Working with incomplete data

In practice, the graph is built from data that is not complete. The methodology assumes this from the start.

The observed graph can be seen as a partial view of a larger system. Even so, many structural properties remain stable. Nodes that are central tend to remain central even when more data is added. Clusters tend to persist.

This makes the approach usable even in early stages. The graph can be refined over time as more data becomes available, without losing its usefulness.

From structure to understanding

Representing PDND as a graph changes the way interoperability is approached.

Instead of focusing only on services and their interfaces, it becomes possible to look at how they are connected. The system can be understood in terms of its structure rather than just its components.

This has practical implications. It becomes easier to reason about the impact of changes, to identify critical points, and to understand how different parts of the ecosystem relate to each other.

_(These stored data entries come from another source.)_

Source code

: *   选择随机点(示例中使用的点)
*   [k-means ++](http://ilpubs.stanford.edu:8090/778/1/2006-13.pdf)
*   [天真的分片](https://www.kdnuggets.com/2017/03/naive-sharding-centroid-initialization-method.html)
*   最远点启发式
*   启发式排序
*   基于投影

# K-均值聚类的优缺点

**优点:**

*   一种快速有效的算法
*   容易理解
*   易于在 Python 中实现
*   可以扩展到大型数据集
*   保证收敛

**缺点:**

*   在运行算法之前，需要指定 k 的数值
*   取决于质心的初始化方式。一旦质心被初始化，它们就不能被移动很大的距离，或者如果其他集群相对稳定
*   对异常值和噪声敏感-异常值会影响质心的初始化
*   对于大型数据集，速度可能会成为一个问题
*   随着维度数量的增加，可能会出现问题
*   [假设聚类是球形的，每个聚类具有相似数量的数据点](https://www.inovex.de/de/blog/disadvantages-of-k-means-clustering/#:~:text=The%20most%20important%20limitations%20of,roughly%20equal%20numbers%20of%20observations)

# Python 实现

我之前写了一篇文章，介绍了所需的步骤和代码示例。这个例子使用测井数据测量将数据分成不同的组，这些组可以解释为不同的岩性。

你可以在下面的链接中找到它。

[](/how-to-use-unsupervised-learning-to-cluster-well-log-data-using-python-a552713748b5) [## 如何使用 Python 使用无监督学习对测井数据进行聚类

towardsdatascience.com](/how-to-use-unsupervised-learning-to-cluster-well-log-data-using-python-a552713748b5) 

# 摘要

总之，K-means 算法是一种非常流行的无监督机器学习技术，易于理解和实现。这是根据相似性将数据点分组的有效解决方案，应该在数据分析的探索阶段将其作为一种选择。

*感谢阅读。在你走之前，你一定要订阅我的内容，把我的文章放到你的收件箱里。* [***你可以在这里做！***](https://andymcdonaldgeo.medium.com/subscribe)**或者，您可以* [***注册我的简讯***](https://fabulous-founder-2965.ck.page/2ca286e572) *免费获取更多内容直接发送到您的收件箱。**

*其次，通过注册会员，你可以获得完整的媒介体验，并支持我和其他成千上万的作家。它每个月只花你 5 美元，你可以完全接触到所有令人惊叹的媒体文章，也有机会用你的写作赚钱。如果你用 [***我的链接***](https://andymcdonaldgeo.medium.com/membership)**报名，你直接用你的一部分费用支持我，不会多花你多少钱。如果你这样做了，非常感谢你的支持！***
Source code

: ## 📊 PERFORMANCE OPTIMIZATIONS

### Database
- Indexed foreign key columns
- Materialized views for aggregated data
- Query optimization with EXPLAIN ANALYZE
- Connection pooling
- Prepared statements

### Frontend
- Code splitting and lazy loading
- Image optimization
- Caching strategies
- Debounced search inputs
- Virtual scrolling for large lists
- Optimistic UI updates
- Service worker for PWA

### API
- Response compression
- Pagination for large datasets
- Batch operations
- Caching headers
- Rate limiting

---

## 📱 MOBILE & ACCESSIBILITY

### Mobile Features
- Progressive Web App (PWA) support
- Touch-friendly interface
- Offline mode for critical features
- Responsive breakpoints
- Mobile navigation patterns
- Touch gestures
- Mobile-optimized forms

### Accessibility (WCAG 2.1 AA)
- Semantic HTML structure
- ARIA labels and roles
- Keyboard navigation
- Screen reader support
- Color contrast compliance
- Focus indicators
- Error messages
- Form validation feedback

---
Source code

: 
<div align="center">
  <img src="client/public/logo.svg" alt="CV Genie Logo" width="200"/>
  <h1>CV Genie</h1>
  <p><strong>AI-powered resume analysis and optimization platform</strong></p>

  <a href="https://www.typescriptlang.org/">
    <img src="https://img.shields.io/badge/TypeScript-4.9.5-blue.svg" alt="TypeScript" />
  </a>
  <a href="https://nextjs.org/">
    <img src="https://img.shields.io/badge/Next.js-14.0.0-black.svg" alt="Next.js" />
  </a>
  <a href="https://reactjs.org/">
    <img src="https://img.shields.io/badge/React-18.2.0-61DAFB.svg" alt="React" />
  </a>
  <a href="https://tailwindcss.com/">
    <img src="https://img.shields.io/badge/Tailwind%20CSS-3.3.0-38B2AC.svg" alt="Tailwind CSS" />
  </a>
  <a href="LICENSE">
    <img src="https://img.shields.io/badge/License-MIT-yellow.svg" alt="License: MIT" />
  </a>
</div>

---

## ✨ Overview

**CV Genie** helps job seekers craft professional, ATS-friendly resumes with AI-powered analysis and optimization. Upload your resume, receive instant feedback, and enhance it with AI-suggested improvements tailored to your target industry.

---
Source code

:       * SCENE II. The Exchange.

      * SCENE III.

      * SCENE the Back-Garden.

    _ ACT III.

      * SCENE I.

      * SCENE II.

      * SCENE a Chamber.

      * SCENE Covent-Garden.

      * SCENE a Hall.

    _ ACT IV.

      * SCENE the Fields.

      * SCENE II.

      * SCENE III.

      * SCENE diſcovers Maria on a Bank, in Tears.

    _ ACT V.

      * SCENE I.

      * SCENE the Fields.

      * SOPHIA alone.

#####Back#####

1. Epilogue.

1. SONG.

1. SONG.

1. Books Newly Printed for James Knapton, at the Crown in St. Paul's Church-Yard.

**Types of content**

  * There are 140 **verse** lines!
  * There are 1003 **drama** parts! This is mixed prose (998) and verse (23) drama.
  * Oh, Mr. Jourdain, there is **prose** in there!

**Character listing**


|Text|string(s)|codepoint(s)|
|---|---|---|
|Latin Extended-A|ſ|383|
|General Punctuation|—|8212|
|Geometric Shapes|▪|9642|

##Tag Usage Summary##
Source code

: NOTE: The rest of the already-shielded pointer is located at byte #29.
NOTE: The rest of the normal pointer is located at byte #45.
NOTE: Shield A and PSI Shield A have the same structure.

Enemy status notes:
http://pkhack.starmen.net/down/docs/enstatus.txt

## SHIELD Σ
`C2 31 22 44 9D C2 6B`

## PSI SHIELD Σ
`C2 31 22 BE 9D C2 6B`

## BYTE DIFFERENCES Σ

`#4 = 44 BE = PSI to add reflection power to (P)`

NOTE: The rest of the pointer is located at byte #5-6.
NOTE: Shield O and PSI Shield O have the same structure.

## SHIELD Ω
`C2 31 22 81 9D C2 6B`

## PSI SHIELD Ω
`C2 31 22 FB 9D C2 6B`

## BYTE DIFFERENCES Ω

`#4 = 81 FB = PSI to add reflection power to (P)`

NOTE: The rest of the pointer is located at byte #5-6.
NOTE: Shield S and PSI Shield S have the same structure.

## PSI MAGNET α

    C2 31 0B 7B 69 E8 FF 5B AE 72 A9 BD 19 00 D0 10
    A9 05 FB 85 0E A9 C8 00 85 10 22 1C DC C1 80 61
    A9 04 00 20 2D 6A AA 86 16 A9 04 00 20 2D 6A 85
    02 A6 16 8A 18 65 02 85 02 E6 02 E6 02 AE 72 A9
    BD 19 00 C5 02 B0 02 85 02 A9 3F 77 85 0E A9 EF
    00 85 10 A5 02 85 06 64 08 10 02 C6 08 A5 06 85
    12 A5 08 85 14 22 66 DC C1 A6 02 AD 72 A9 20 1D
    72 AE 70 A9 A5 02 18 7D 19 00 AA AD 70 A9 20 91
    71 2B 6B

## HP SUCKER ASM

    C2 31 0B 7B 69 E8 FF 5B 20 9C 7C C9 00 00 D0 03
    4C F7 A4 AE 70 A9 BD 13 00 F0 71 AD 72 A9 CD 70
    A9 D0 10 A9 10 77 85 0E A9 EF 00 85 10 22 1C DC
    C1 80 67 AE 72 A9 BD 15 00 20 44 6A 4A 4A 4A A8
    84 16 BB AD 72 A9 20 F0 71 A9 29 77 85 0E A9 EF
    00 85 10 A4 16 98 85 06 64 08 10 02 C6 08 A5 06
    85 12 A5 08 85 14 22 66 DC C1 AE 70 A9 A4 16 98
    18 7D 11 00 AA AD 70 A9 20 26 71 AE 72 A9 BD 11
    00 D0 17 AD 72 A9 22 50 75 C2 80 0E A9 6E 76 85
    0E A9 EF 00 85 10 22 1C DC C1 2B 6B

It also provides a basis for combining structural information with runtime data. The graph describes how services are connected. Observability can describe how they behave. Together, they provide a more complete view.

The pdndgraph.it portal

The portal
https://www.pdndgraph.it/

is a direct application of this work.

It allows the graph to be explored interactively. Relationships that are implicit in the data become visible. It becomes possible to move through the ecosystem and understand how services and organizations are connected.

The portal is not just a visualization tool. It shows what becomes possible once the structure is made explicit.

Conclusion

As PDND grows, its complexity increases. This is not something that can be avoided, but it can be understood.

The approach implemented in pdnd-eservices-graph shows that by modeling the ecosystem as a graph, it becomes possible to make that complexity visible and to reason about it.

The combination of a clear methodology and a formal model provides a solid foundation for analyzing the system. More importantly, it provides a way to think about interoperability as something that emerges from relationships, not just from individual services.

Once those relationships are visible, they can be understood. And once they are understood, they can be managed.